Resources companies that have been smashed by slowing demand from China may rebound from their current performance woes as early as next year, according to the $900 million BKI Investment Company.
The listed investment company, which is run by the family that founded Washington H. Soul Pattinson & Co, believes underperforming resources companies will claw their way back into investors' good books as market volatility settles.
BKI is confident major Australian resources companies exposed to commodities such as oil, coal and copper in particular will bounce back as the imbalance between supply and demand is adjusted and the Australian dollar declines further.
"They're all cyclical and they'll rebound although until we see increased demand for iron ore, copper, and coal in particular, it's going to be difficult," Tom Millner, chief executive of BKI, said.
"But that could be only 12 to 18 months away – there will be an opportunity to buy more BHP Billiton for instance, but I think it's a bit early yet."
Shares in companies such as Rio Tinto and BHP Billiton have plunged 24 per cent and 40 per cent respectively in the past 12 months, compared with the 7.4 per cent falls of the benchmark S&P/ASX200 index.
The companies, along with other commodities stocks such as Santos, Fortescue Metals and Woodside Petroleum, have taken a battering as China's economy goes through major change. transitions its economy.
BKI, which invests across the sharemarket, has been underweight resources, energy and materials companies. The company has less than 10 per cent of its portfolio exposed to resources.

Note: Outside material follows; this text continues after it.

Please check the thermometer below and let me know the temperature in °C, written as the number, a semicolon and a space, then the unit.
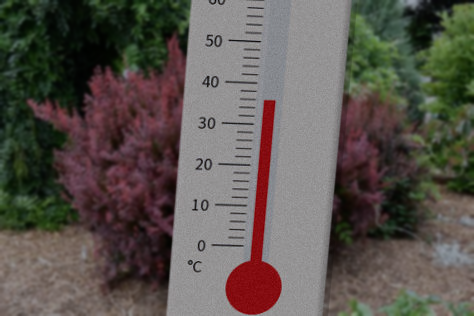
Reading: 36; °C
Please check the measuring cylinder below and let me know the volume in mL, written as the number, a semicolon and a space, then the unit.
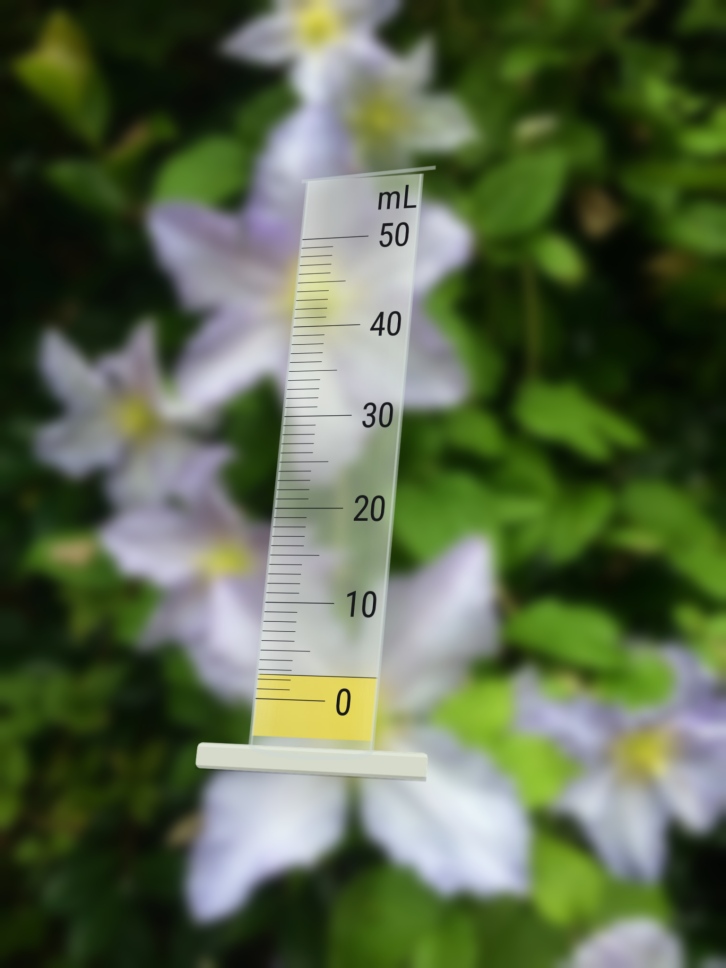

The investment company unveiled a $21.38 million profit before special investment revenue for the six months to December – up from $20.8 million in December 2014. The company held stakes in 56 companies including Commonwealth Bank of Australia, Telstra Corporation, retail group Wesfarmers, insurer IAG and Ramsay Healthcare at the end of last year.
BKI's portfolio returned 10.9 per cent for the half year compared with the S&P/ASX300 Accumulation Index's 2.8 per cent gains over the same period.
Investors will pocket a 3.6¢ per share dividend for the period, up from 3.55¢ in 2014.
BKI's results, like many of its listed investment company peers, come amid a period of extreme volatility across investment markets.
The International Monetary Fund slashed its global growth forecasts for the next two years as it pencils in sharper than expected slowdowns in commodity-exporting emerging markets. But the IMF is still forecasting an increase in world growth to 3.4 per cent this year and 3.6 per cent in 2017, compared with 3.1 per cent last year.
Meanwhile, the Reserve Bank of Australia is keeping interest rates at a record low 2 per cent.
"We expect the low interest rate environment in Australia to continue for some time," BKI said in an update to investors.
"Once again, the most sought after equity investments are likely to be those companies offering quality and sustainable dividend yields, with robust balance sheets and that are well managed."